═════ Tekst ═════
Verder werden bestaande procedures, zoals die in het kader van het stabiliteits- en groeipact en de globale richtsnoeren voor het economisch beleid qua timing gealigneerd in het Europees semester en verbinden de lidstaten die het Euro Plus-pact onderschreven hebben, er zich toe jaarlijks concrete maatregelen te nemen die tijdens de daaropvolgende twaalf maanden moeten worden uitgevoerd.

Parallel met al deze acties ter versterking van de governance in de EU werden sedert begin 2010 ook diverse mechanismen ingesteld om de schuldencrisis in te dijken en verkregen verschillende lidstaten een noodfinanciering van de EU en het Internationaal Monetair Fonds.
═════ Gegevensrijen ═════
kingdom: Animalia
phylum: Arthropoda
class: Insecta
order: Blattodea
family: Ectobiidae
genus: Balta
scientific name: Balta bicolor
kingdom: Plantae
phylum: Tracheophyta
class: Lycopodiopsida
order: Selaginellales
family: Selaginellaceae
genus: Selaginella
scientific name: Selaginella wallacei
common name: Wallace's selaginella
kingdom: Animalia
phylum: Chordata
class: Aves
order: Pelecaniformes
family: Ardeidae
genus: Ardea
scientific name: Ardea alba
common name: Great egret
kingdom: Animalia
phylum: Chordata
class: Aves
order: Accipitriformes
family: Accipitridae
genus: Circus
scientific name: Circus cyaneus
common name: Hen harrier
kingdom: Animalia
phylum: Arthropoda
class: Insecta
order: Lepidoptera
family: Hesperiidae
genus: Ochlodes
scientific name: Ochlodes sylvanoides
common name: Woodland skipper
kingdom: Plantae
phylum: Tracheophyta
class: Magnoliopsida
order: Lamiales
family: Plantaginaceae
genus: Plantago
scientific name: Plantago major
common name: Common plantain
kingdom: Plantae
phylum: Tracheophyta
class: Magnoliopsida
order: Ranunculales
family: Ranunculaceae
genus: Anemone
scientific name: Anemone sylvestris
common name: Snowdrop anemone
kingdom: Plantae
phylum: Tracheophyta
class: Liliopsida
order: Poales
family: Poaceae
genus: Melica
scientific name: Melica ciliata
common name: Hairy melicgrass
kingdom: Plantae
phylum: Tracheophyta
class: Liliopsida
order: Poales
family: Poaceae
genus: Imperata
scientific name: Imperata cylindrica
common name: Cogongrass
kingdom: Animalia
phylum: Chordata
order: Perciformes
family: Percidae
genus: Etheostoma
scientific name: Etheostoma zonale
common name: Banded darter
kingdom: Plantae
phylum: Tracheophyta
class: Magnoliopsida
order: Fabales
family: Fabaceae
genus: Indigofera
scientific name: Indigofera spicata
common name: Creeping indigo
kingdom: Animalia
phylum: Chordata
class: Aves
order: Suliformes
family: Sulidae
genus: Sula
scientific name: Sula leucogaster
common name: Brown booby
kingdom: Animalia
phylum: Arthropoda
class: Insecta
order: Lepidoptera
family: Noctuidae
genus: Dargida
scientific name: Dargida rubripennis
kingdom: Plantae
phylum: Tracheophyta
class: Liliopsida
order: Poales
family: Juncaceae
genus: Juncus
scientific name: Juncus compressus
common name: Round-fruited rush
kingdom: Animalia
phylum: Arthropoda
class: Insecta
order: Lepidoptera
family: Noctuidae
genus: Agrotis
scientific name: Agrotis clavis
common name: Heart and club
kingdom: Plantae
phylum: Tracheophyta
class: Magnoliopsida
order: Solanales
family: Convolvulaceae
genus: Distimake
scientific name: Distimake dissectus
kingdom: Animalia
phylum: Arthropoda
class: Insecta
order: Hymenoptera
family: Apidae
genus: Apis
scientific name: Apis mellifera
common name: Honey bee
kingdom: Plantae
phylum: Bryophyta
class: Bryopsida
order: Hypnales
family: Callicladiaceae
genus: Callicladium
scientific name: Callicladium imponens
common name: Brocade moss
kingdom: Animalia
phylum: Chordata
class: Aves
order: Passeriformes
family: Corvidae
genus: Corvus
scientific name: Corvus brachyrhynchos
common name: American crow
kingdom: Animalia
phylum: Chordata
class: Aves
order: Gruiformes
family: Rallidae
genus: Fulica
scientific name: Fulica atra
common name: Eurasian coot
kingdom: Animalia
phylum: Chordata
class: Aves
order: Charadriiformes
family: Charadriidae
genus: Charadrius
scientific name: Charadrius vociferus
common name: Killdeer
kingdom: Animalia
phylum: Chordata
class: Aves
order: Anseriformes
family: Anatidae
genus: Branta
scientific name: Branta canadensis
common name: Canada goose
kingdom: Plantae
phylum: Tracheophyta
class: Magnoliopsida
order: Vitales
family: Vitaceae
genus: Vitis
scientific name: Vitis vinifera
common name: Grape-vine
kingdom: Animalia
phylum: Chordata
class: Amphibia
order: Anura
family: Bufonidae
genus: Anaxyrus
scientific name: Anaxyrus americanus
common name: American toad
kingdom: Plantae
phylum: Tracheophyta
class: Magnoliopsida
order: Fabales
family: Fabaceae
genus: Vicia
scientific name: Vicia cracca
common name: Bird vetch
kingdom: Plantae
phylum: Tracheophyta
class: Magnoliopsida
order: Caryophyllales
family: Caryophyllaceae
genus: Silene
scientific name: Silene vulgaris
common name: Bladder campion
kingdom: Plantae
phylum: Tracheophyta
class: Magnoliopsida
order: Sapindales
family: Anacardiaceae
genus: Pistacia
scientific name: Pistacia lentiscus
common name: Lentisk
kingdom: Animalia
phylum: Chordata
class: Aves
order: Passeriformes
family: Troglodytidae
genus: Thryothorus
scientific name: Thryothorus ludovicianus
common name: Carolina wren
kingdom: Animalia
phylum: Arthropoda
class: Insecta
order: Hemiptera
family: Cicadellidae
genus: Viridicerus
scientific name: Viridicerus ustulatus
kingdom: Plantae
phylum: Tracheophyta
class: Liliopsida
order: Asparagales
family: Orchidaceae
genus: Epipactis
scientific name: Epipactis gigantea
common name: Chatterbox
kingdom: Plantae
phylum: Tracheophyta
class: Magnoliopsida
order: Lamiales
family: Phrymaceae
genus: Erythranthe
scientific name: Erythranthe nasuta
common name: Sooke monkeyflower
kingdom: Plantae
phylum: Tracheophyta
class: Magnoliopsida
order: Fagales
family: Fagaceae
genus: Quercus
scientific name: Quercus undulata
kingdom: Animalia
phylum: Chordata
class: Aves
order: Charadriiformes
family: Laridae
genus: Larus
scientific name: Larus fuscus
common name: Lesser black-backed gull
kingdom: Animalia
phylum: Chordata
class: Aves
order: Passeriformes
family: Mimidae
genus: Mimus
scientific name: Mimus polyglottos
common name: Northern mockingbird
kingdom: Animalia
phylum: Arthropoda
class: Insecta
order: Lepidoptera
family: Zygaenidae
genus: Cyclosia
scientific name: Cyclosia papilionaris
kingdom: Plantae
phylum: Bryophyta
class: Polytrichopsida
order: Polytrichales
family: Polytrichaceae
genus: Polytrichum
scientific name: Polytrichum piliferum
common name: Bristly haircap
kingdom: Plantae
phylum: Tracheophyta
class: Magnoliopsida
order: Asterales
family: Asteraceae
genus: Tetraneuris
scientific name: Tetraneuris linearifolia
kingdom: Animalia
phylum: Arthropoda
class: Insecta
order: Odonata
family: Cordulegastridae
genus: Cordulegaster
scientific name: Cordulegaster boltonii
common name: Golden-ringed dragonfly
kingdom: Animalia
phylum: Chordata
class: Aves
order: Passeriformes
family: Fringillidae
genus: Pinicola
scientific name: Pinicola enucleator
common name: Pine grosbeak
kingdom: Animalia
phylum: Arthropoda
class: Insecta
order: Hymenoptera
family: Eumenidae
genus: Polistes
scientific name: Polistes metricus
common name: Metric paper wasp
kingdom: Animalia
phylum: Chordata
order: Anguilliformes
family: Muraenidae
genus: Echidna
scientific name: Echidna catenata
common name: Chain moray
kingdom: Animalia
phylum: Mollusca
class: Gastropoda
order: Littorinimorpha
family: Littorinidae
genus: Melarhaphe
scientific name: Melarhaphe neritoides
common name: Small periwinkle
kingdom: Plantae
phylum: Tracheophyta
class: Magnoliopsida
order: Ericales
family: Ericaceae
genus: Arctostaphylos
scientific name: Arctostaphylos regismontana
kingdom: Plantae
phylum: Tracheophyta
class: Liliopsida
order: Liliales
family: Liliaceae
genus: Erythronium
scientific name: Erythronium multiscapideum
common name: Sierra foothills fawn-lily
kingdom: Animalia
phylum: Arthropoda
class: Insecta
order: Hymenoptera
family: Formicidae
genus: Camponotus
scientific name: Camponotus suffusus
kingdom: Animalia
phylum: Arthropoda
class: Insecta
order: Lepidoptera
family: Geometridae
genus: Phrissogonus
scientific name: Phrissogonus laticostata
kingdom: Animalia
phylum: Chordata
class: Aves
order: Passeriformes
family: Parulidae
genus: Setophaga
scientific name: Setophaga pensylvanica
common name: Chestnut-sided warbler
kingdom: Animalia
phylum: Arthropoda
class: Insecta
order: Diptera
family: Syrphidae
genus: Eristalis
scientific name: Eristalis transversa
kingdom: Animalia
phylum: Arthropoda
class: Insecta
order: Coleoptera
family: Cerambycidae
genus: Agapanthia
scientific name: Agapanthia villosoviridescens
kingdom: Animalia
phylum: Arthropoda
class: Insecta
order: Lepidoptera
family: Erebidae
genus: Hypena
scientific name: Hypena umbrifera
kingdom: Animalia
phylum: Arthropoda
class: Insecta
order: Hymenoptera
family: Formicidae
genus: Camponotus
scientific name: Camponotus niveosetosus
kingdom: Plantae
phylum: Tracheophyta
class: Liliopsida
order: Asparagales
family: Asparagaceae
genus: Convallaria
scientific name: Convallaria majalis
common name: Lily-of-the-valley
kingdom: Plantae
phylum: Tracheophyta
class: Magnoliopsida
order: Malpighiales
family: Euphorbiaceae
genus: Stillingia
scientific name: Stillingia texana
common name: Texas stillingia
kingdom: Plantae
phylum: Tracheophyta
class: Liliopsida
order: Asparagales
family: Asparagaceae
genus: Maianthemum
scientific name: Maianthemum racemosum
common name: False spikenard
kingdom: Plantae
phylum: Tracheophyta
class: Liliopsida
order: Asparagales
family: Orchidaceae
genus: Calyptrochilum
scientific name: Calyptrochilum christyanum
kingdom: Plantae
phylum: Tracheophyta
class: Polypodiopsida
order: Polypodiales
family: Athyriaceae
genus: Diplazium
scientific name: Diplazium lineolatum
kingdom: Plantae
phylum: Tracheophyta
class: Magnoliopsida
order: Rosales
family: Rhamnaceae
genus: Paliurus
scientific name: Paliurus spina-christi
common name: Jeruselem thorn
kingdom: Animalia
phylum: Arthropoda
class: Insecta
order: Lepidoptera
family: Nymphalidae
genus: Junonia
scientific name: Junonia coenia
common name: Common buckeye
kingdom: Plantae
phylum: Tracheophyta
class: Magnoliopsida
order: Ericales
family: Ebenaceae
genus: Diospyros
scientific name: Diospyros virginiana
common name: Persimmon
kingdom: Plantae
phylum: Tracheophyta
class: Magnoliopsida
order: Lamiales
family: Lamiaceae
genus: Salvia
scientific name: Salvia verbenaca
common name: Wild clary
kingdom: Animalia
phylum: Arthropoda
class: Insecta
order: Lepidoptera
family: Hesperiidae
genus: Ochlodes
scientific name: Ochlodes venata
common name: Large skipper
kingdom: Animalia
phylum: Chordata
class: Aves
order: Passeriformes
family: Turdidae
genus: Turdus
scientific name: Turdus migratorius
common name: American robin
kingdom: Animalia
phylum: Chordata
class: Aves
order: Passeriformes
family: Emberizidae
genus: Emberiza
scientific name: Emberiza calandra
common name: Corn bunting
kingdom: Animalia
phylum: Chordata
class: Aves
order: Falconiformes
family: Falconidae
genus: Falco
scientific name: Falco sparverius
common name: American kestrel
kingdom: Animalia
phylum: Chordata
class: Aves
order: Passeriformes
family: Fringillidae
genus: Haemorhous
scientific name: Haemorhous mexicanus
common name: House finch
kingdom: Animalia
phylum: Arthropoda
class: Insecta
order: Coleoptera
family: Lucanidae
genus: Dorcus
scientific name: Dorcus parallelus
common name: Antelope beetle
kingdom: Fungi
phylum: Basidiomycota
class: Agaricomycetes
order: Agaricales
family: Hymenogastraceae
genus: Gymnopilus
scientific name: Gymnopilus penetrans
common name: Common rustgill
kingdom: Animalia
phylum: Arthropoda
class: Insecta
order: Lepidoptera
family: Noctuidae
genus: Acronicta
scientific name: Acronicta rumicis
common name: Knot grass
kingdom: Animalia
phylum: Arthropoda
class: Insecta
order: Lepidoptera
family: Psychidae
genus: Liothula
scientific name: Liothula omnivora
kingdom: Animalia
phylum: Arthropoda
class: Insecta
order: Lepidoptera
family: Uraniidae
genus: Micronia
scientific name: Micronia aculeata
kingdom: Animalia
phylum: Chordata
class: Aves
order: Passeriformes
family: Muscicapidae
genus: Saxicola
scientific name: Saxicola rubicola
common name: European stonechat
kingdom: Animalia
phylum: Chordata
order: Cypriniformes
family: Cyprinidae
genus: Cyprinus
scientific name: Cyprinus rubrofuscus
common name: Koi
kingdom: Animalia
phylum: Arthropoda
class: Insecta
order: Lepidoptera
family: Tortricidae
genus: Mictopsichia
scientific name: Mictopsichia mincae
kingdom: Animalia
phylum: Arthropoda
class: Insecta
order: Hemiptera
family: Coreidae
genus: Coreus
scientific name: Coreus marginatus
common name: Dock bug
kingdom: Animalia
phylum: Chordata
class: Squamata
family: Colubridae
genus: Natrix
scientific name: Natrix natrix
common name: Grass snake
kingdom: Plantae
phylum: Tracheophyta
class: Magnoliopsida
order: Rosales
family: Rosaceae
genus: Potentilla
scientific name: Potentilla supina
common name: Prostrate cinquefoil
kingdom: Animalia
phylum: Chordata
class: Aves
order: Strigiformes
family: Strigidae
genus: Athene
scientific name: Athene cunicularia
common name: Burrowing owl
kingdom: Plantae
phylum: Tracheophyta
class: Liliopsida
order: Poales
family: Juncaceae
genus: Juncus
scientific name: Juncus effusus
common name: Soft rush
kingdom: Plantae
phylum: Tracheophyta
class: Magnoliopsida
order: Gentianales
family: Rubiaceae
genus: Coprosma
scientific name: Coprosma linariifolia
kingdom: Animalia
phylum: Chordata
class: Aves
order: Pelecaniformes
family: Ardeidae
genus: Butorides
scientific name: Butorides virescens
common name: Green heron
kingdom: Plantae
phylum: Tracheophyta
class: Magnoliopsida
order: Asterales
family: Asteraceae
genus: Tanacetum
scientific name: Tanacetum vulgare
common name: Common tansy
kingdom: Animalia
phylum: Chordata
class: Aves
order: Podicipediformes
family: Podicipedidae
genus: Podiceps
═════
Opdrachten:
(a) Welke EU-procedures en -kaders worden in de eerste zin van de tekst over het Europese economische bestuur bij naam genoemd? Geef ze allemaal.
(b) Neem het deel van de tekst over het Europese economische bestuur van "Verder werden bestaande" tot "moeten worden uitgevoerd." over, maar zet "halfjaarlijks" in plaats van "jaarlijks".
(c) Schrijf de tekst over het Europese economische bestuur verder na de laatste zin.

Antwoorden:
(a)
- het stabiliteits- en groeipact
- de globale richtsnoeren voor het economisch beleid
- het Europees semester
- het Euro Plus-pact

(b)
Verder werden bestaande procedures, zoals die in het kader van het stabiliteits- en groeipact en de globale richtsnoeren voor het economisch beleid qua timing gealigneerd in het Europees semester en verbinden de lidstaten die het Euro Plus-pact onderschreven hebben, er zich toe halfjaarlijks concrete maatregelen te nemen die tijdens de daaropvolgende twaalf maanden moeten worden uitgevoerd.

(c)
Het nieuw governance-kader is dus nog maar gedeeltelijk in werking getreden zodat het nog te vroeg is om het reeds in zijn totaliteit te beoordelen. In ieder geval zijn de nieuwe begrotingsregels in het 'sixpack' een stap in de goede richting en wat de macro-economische evenwichtsverstoringen betreft, was er dringend nood aan een betere regelgeving op Europees niveau. Nochtans gaat het niet om de vereiste quantum leap die nodig is om het risico op verdere macro-economische ontsporingen te minimaliseren. De wijze waarop het nieuwe governance-kader ten uitvoer zal worden gelegd, zal bepalend zijn voor de geloofwaardigheid ervan. Een strikte implementatie van de procedures moet daartoe bijdragen. Ook nationaal ownership, onder meer door de parlementen van de lidstaten, is voor deze geloofwaardigheid van belang.

Bovendien is de regelgeving veel ingewikkelder geworden, wat nadelig kan zijn voor de effectiviteit en de snelheid van de toepassing ervan; een uitbreiding van het aantal regels levert immers niet noodzakelijkerwijs een eenduidiger en coherenter toezicht op. Bovendien overlappen de initiatieven elkaar in zekere mate en behalve communautaire worden ook intergouvernementele gebruikt, waardoor het geheel nog complexer wordt.